In [None]:
# Remove comments to install required packages
#! pip install nltk==3.5
#! pip install pandas==2.0.3

In [None]:
import os

# Get the notebook directory
notebook_dir = os.getcwd()

# Get the root directory by navigating upwards two levels
root_dir = os.path.dirname(os.path.abspath(os.path.join(notebook_dir, '../../')))

# Change the current working directory to the root directory
os.chdir(root_dir)

In [None]:
import pandas as pd
import nltk
from nltk.corpus import stopwords
from nltk.tokenize import word_tokenize
from collections import Counter
from nltk.util import ngrams

In [None]:
data_dir = 'data/question_answer/questions.csv'
df_all = pd.read_csv(data_dir)

In [None]:
df_all.head()

In [None]:
def detect_ngarms_beginning(sentence, n):
    tokens = nltk.word_tokenize(str(sentence))

    ngrams = list(nltk.ngrams(tokens, n))

    beginning_ngrams = []
    for gram in ngrams:
        if gram[0][0].isupper():
            beginning_ngrams.append(gram)

    return beginning_ngrams

In [None]:
questions = df_all['Question']

In [None]:
answers = df_all['Answer']

## Common n-grams Questions and Answers

### Get n-grams

In [None]:
ngrams_lengths = [3, 4, 5, 6, 7]

a_ngrams = [[] for _ in range(len(ngrams_lengths))]
q_ngrams = [[] for _ in range(len(ngrams_lengths))]

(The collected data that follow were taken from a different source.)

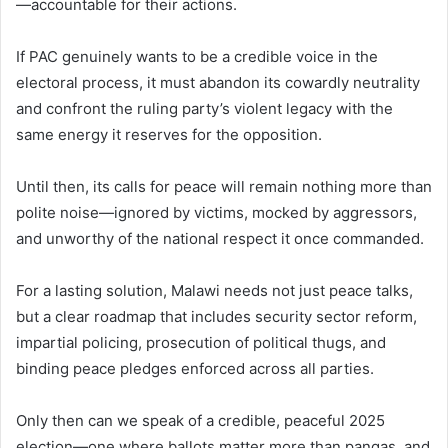
—accountable for their actions.
If PAC genuinely wants to be a credible voice in the
electoral process, it must abandon its cowardly neutrality
and confront the ruling party’s violent legacy with the
same energy it reserves for the opposition.
Until then, its calls for peace will remain nothing more than
polite noise—ignored by victims, mocked by aggressors,
and unworthy of the national respect it once commanded.
For a lasting solution, Malawi needs not just peace talks,
but a clear roadmap that includes security sector reform,
impartial policing, prosecution of political thugs, and
binding peace pledges enforced across all parties.
Only then can we speak of a credible, peaceful 2025
election—one where ballots matter more than pangas, and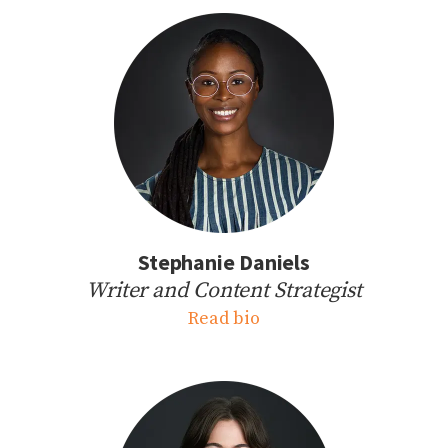
Stephanie Daniels
Writer and Content Strategist
Read bio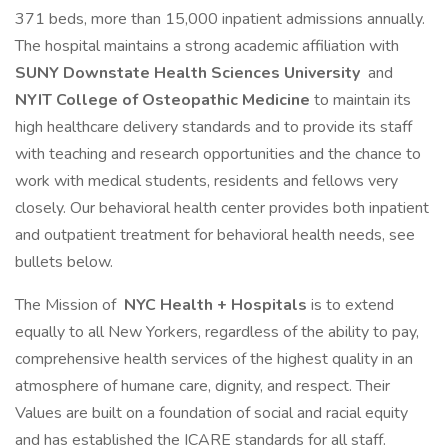
371 beds, more than 15,000 inpatient admissions annually.
The hospital maintains a strong academic affiliation with
SUNY Downstate Health Sciences University
and
NYIT College of Osteopathic Medicine
to maintain its
high healthcare delivery standards and to provide its staff
with teaching and research opportunities and the chance to
work with medical students, residents and fellows very
closely. Our behavioral health center provides both inpatient
and outpatient treatment for behavioral health needs, see
bullets below.
The Mission of
NYC Health + Hospitals
is to extend
equally to all New Yorkers, regardless of the ability to pay,
comprehensive health services of the highest quality in an
atmosphere of humane care, dignity, and respect. Their
Values are built on a foundation of social and racial equity
and has established the ICARE standards for all staff.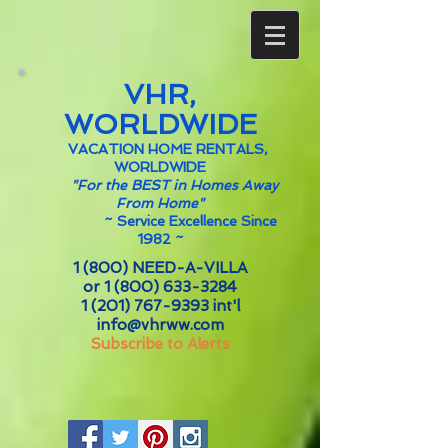
VHR,
WORLDWIDE
VACATION HOME RENTALS,
WORLDWIDE
"For the BEST in Homes Away
From Home"
~
Service Excellence Since
1982 ~
1 (800) NEED-A-VILLA
or
1 (800) 633-3284
1 (201) 767-9393
int'l
info@vhrww.com
Subscribe to Alerts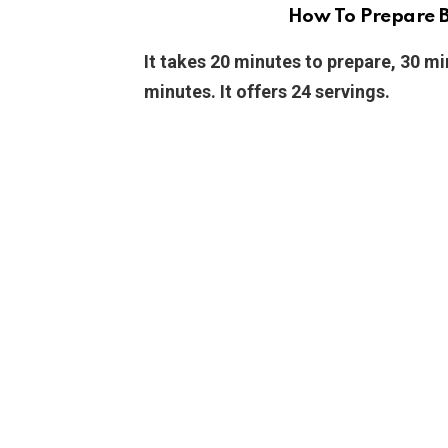
How To Prepare B
It takes 20 minutes to prepare, 30 mi
minutes. It offers 24 servings.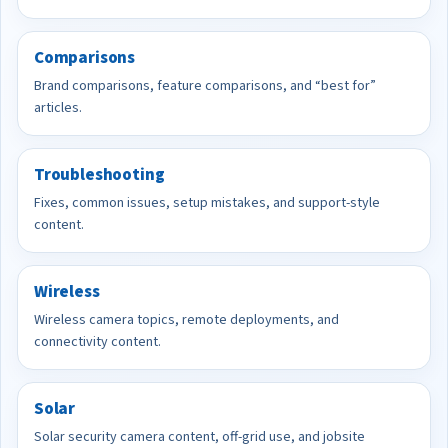
Comparisons
Brand comparisons, feature comparisons, and “best for”
articles.
Troubleshooting
Fixes, common issues, setup mistakes, and support-style
content.
Wireless
Wireless camera topics, remote deployments, and
connectivity content.
Solar
Solar security camera content, off-grid use, and jobsite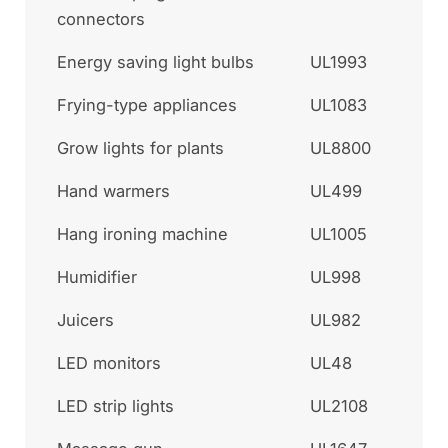
connectors
Energy saving light bulbs
UL1993
Frying-type appliances
UL1083
Grow lights for plants
UL8800
Hand warmers
UL499
Hang ironing machine
UL1005
Humidifier
UL998
Juicers
UL982
LED monitors
UL48
LED strip lights
UL2108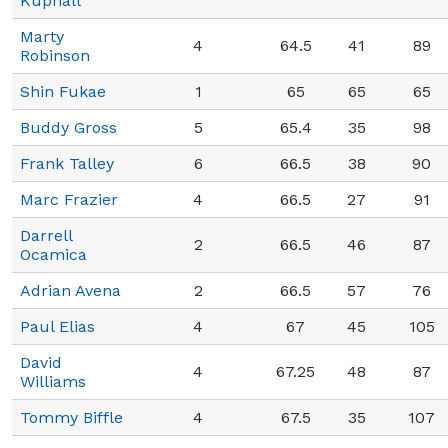
Kuphall
Marty
4
64.5
41
89
Robinson
Shin Fukae
1
65
65
65
Buddy Gross
5
65.4
35
98
Frank Talley
6
66.5
38
90
Marc Frazier
4
66.5
27
91
Darrell
2
66.5
46
87
Ocamica
Adrian Avena
2
66.5
57
76
Paul Elias
4
67
45
105
David
4
67.25
48
87
Williams
Tommy Biffle
4
67.5
35
107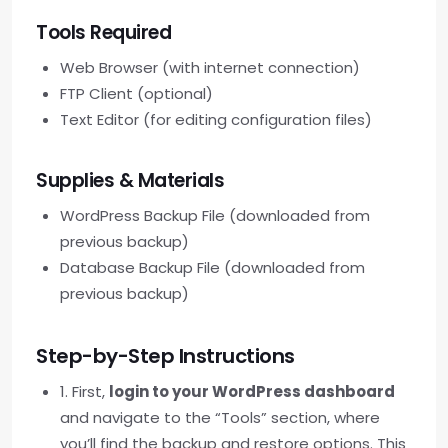
Tools Required
Web Browser (with internet connection)
FTP Client (optional)
Text Editor (for editing configuration files)
Supplies & Materials
WordPress Backup File (downloaded from
previous backup)
Database Backup File (downloaded from
previous backup)
Step-by-Step Instructions
1. First,
login to your WordPress dashboard
and navigate to the “Tools” section, where
you’ll find the backup and restore options. This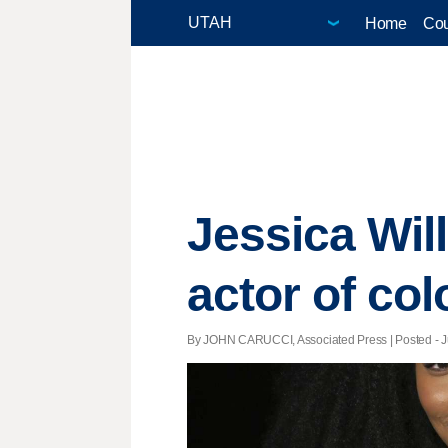
Home
Cou
Jessica Will
actor of col
By JOHN CARUCCI, Associated Press | Posted - Ju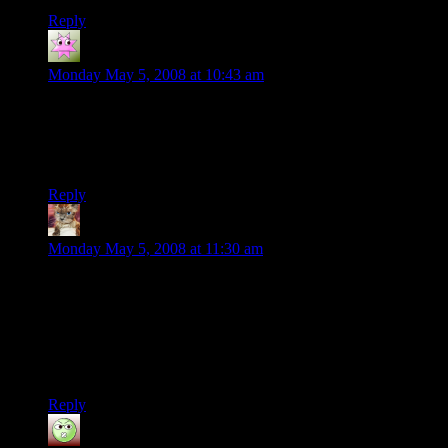
Reply
Torsten
says:
Monday May 5, 2008 at 10:43 am
RC-cars, music and alcohol. Three things I like a lot.
And now someone has introduced a way to combine them all.
Brilliant. I need to try that sometimes myself.
Reply
Nentuaby
says:
Monday May 5, 2008 at 11:30 am
For some reason, it seemed to me like they missed a calling…
That, clearly, it was the Chocobo Theme that needed to be
reproduced in that outlandish fashion.
I’m… Not entirely sure why. I do appreciate the music from
FF, but I’m not a particular fan of the games…
Reply
Dev Null
says: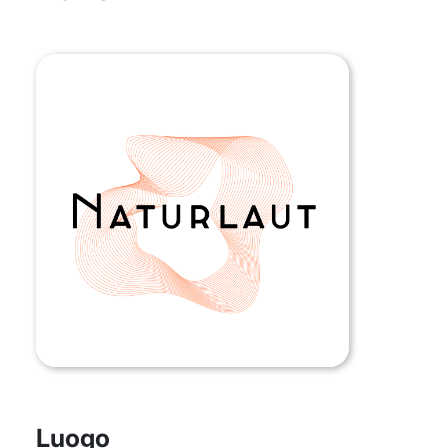
Luogo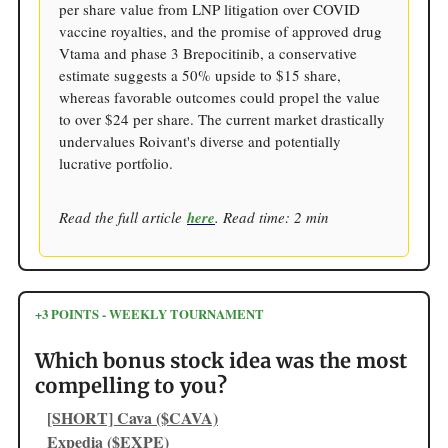
per share value from LNP litigation over COVID
vaccine royalties, and the promise of approved drug
Vtama and phase 3 Brepocitinib, a conservative
estimate suggests a 50% upside to $15 share,
whereas favorable outcomes could propel the value
to over $24 per share. The current market drastically
undervalues Roivant's diverse and potentially
lucrative portfolio.
Read the full article
here
. Read time: 2 min
+3 POINTS - WEEKLY TOURNAMENT
Which bonus stock idea was the most
compelling to you?
[SHORT] Cava ($CAVA)
Expedia ($EXPE)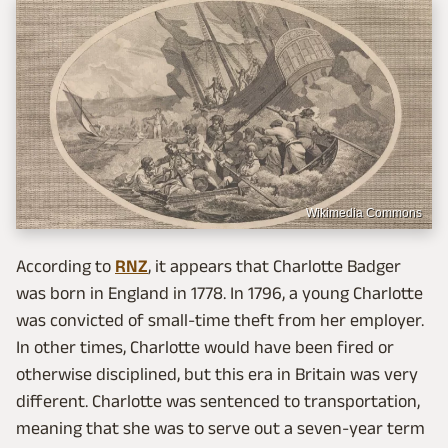
Wikimedia Commons
According to
RNZ
, it appears that Charlotte Badger
was born in England in 1778. In 1796, a young Charlotte
was convicted of small-time theft from her employer.
In other times, Charlotte would have been fired or
otherwise disciplined, but this era in Britain was very
different. Charlotte was sentenced to transportation,
meaning that she was to serve out a seven-year term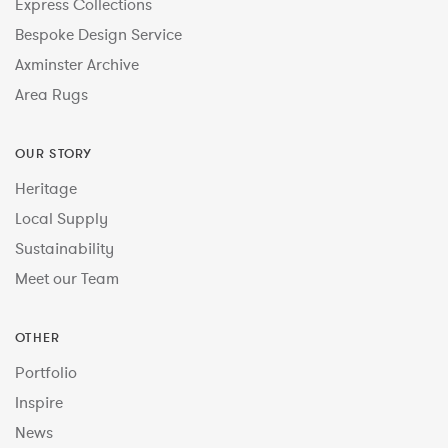
Express Collections
Bespoke Design Service
Axminster Archive
Area Rugs
OUR STORY
Heritage
Local Supply
Sustainability
Meet our Team
OTHER
Portfolio
Inspire
News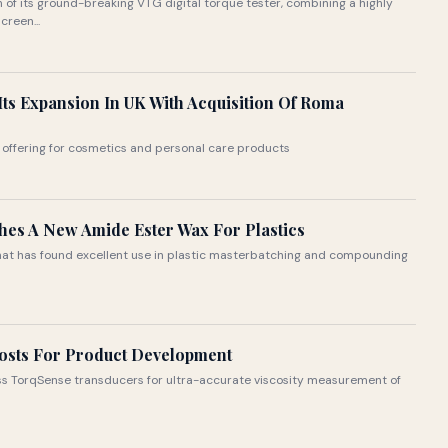
f its ground-breaking VTG digital torque tester, combining a highly
creen...
Its Expansion In UK With Acquisition Of Roma
 offering for cosmetics and personal care products
ches A New Amide Ester Wax For Plastics
that has found excellent use in plastic masterbatching and compounding
Costs For Product Development
less TorqSense transducers for ultra-accurate viscosity measurement of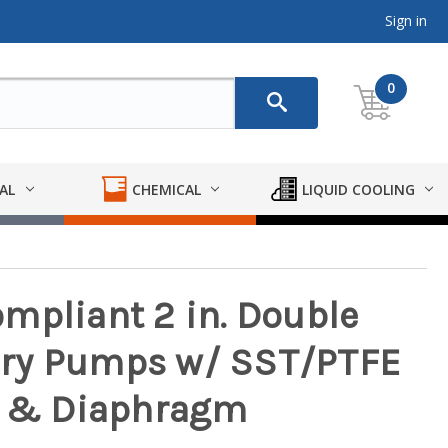
Sign in
0
AL
CHEMICAL
LIQUID COOLING
mpliant 2 in. Double
ry Pumps w/ SST/PTFE
ll & Diaphragm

a_3grams, a_4grams, a_5grams, a_6grams, a_7grams = a_ngrams
q_3grams, q_4grams, q_5grams, q_6grams, q_7grams = q_ngrams

for a, q in zip(answers, questions):
    for i, n in enumerate(ngrams_lengths):
        a_ngrams[i].append(detect_ngarms_beginning(str(a), n))
        q_ngrams[i].append(detect_ngarms_beginning(q, n))


### Questions

In [None]:
ngrams_lengths = [0, 1, 2, 3, 4]  # Index mapping to n-gram lengths
ngrams_range = range(3, 8)  # Actual n-gram lengths
top_n = 12

for i, n in zip(ngrams_lengths, ngrams_range):
    single_list = [item for sublist in q_ngrams[i] for item in sublist]
    freq_dist = nltk.FreqDist(single_list)
    top_ngrams = freq_dist.most_common(top_n)
    print(f"Top {top_n} {n}-grams:")
    for ngram, frequency in top_ngrams:
        print(f"{ngram}: {frequency}")
    print()


### Answers

In [None]:
ngrams_lengths = [0, 1, 2, 3, 4]  # Index mapping to n-gram lengths
ngrams_range = range(3, 8)  # Actual n-gram lengths
top_n = 12

for i, n in zip(ngrams_lengths, ngrams_range):
    single_list = [item for sublist in a_ngrams[i] for item in sublist]
    freq_dist = nltk.FreqDist(single_list)
    top_ngrams = freq_dist.most_common(top_n)
    print(f"Top {top_n} {n}-grams:")
    for ngram, frequency in top_ngrams:
        print(f"{ngram}: {frequency}")
    print()